So just for today, I'm gonna give you all a little somethin-somethin to chew on.
I'm not exactly sure where to start. Maybe I'm annoyed because all I've really done today was sit on my butt or clean. No fun for Becca. I wouldnt wanna say that stuff is going terrible... just slow. I'm in the midst of healing, of reflecting... of searching.
Searching for clarity. Clarity is a nice thing to have, once in a while. Too bad it's tough to get. I've resorted to looking through my dreams, but I havent had any lately. Actually, that's a good thing. I was looking through my nightmares to tell me what my body knew that I didnt. I concluded that I was getting stronger. Actually, I think I was getting angrier and more hostile, come to think of it.
Think of it. Think of when you first felt brokenness that you never thought you could get out of. I can. Right now, those things seem mediocre. I knew they were... but they hurt me still. Things that happened a year ago are not to be downsized in pain, but things have happened more recently are things I never thought could happen to me.
Me. I use that word an effing billion times a day. Me. Me. ME. Why? Stupid me. I'm no more special then you, or the next guy.

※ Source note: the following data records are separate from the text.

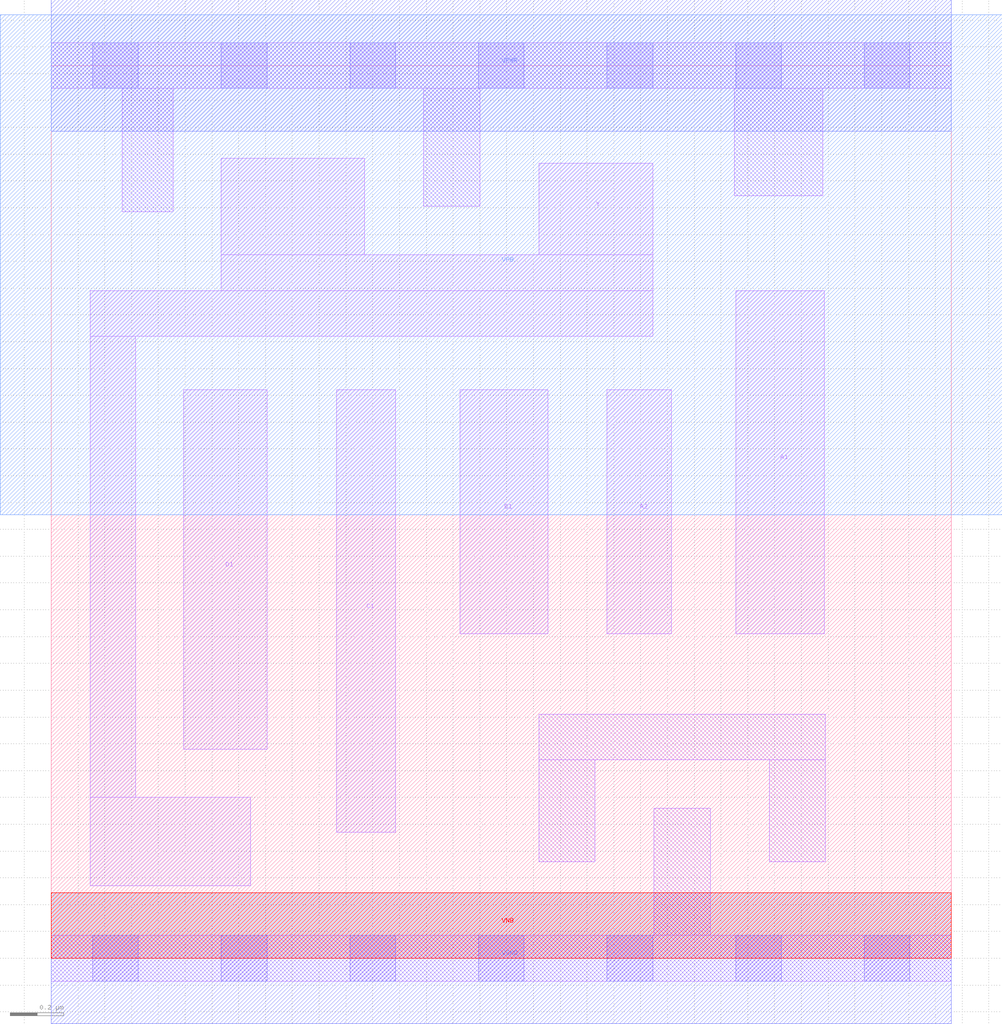
<source format=lef>
# Copyright 2020 The SkyWater PDK Authors
#
# Licensed under the Apache License, Version 2.0 (the "License");
# you may not use this file except in compliance with the License.
# You may obtain a copy of the License at
#
#     https://www.apache.org/licenses/LICENSE-2.0
#
# Unless required by applicable law or agreed to in writing, software
# distributed under the License is distributed on an "AS IS" BASIS,
# WITHOUT WARRANTIES OR CONDITIONS OF ANY KIND, either express or implied.
# See the License for the specific language governing permissions and
# limitations under the License.
#
# SPDX-License-Identifier: Apache-2.0

VERSION 5.7 ;
  NOWIREEXTENSIONATPIN ON ;
  DIVIDERCHAR "/" ;
  BUSBITCHARS "[]" ;
MACRO sky130_fd_sc_lp__o2111ai_m
  CLASS CORE ;
  FOREIGN sky130_fd_sc_lp__o2111ai_m ;
  ORIGIN  0.000000  0.000000 ;
  SIZE  3.360000 BY  3.330000 ;
  SYMMETRY X Y R90 ;
  SITE unit ;
  PIN A1
    ANTENNAGATEAREA  0.126000 ;
    DIRECTION INPUT ;
    USE SIGNAL ;
    PORT
      LAYER li1 ;
        RECT 2.555000 1.210000 2.885000 2.490000 ;
    END
  END A1
  PIN A2
    ANTENNAGATEAREA  0.126000 ;
    DIRECTION INPUT ;
    USE SIGNAL ;
    PORT
      LAYER li1 ;
        RECT 2.075000 1.210000 2.315000 2.120000 ;
    END
  END A2
  PIN B1
    ANTENNAGATEAREA  0.126000 ;
    DIRECTION INPUT ;
    USE SIGNAL ;
    PORT
      LAYER li1 ;
        RECT 1.525000 1.210000 1.855000 2.120000 ;
    END
  END B1
  PIN C1
    ANTENNAGATEAREA  0.126000 ;
    DIRECTION INPUT ;
    USE SIGNAL ;
    PORT
      LAYER li1 ;
        RECT 1.065000 0.470000 1.285000 2.120000 ;
    END
  END C1
  PIN D1
    ANTENNAGATEAREA  0.126000 ;
    DIRECTION INPUT ;
    USE SIGNAL ;
    PORT
      LAYER li1 ;
        RECT 0.495000 0.780000 0.805000 2.120000 ;
    END
  END D1
  PIN Y
    ANTENNADIFFAREA  0.403200 ;
    DIRECTION OUTPUT ;
    USE SIGNAL ;
    PORT
      LAYER li1 ;
        RECT 0.145000 0.270000 0.745000 0.600000 ;
        RECT 0.145000 0.600000 0.315000 2.320000 ;
        RECT 0.145000 2.320000 2.245000 2.490000 ;
        RECT 0.635000 2.490000 2.245000 2.625000 ;
        RECT 0.635000 2.625000 1.170000 2.985000 ;
        RECT 1.820000 2.625000 2.245000 2.965000 ;
    END
  END Y
  PIN VGND
    DIRECTION INOUT ;
    USE GROUND ;
    PORT
      LAYER met1 ;
        RECT 0.000000 -0.245000 3.360000 0.245000 ;
    END
  END VGND
  PIN VNB
    DIRECTION INOUT ;
    USE GROUND ;
    PORT
      LAYER pwell ;
        RECT 0.000000 0.000000 3.360000 0.245000 ;
    END
  END VNB
  PIN VPB
    DIRECTION INOUT ;
    USE POWER ;
    PORT
      LAYER nwell ;
        RECT -0.190000 1.655000 3.550000 3.520000 ;
    END
  END VPB
  PIN VPWR
    DIRECTION INOUT ;
    USE POWER ;
    PORT
      LAYER met1 ;
        RECT 0.000000 3.085000 3.360000 3.575000 ;
    END
  END VPWR
  OBS
    LAYER li1 ;
      RECT 0.000000 -0.085000 3.360000 0.085000 ;
      RECT 0.000000  3.245000 3.360000 3.415000 ;
      RECT 0.265000  2.785000 0.455000 3.245000 ;
      RECT 1.390000  2.805000 1.600000 3.245000 ;
      RECT 1.820000  0.360000 2.030000 0.740000 ;
      RECT 1.820000  0.740000 2.890000 0.910000 ;
      RECT 2.250000  0.085000 2.460000 0.560000 ;
      RECT 2.550000  2.845000 2.880000 3.245000 ;
      RECT 2.680000  0.360000 2.890000 0.740000 ;
    LAYER mcon ;
      RECT 0.155000 -0.085000 0.325000 0.085000 ;
      RECT 0.155000  3.245000 0.325000 3.415000 ;
      RECT 0.635000 -0.085000 0.805000 0.085000 ;
      RECT 0.635000  3.245000 0.805000 3.415000 ;
      RECT 1.115000 -0.085000 1.285000 0.085000 ;
      RECT 1.115000  3.245000 1.285000 3.415000 ;
      RECT 1.595000 -0.085000 1.765000 0.085000 ;
      RECT 1.595000  3.245000 1.765000 3.415000 ;
      RECT 2.075000 -0.085000 2.245000 0.085000 ;
      RECT 2.075000  3.245000 2.245000 3.415000 ;
      RECT 2.555000 -0.085000 2.725000 0.085000 ;
      RECT 2.555000  3.245000 2.725000 3.415000 ;
      RECT 3.035000 -0.085000 3.205000 0.085000 ;
      RECT 3.035000  3.245000 3.205000 3.415000 ;
  END
END sky130_fd_sc_lp__o2111ai_m
END LIBRARY

</source>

The next guy that screws my life over, I will shoot in the head. Actually, that doesnt sound too bad right now. Burning anger, must control. But still there is the question: why? Why am I making a big deal out of this? Why did it happen? Why is this my fault? Why? Was I supposed to learn something from this?
From this I can conclude that the downward spiral that I'm currently riding is out of control.
Control... why does everyone want control? It doesnt solve a thing. Putting things in your Creator's hands makes everything fall into simplicity, yet it is hard to do. Things that you hold on to weigh you down, make you farther from God.
God... I had a little chat with him about this. Why am I carrying this all by myself? Because I dont want anybody else to feel the way I do. Why dont I share the burden? Believe me. You dont want to know.
Know... from now on, people will NOT know. I have to build a cover around myself to keep it in. Why? It's what I need. It's what I long for. When I implode from it all, say your last goodbyes. I will be gone, unless once again my savior pulls me back up.
If you got all the way through this, may God bless you in bountiful ways.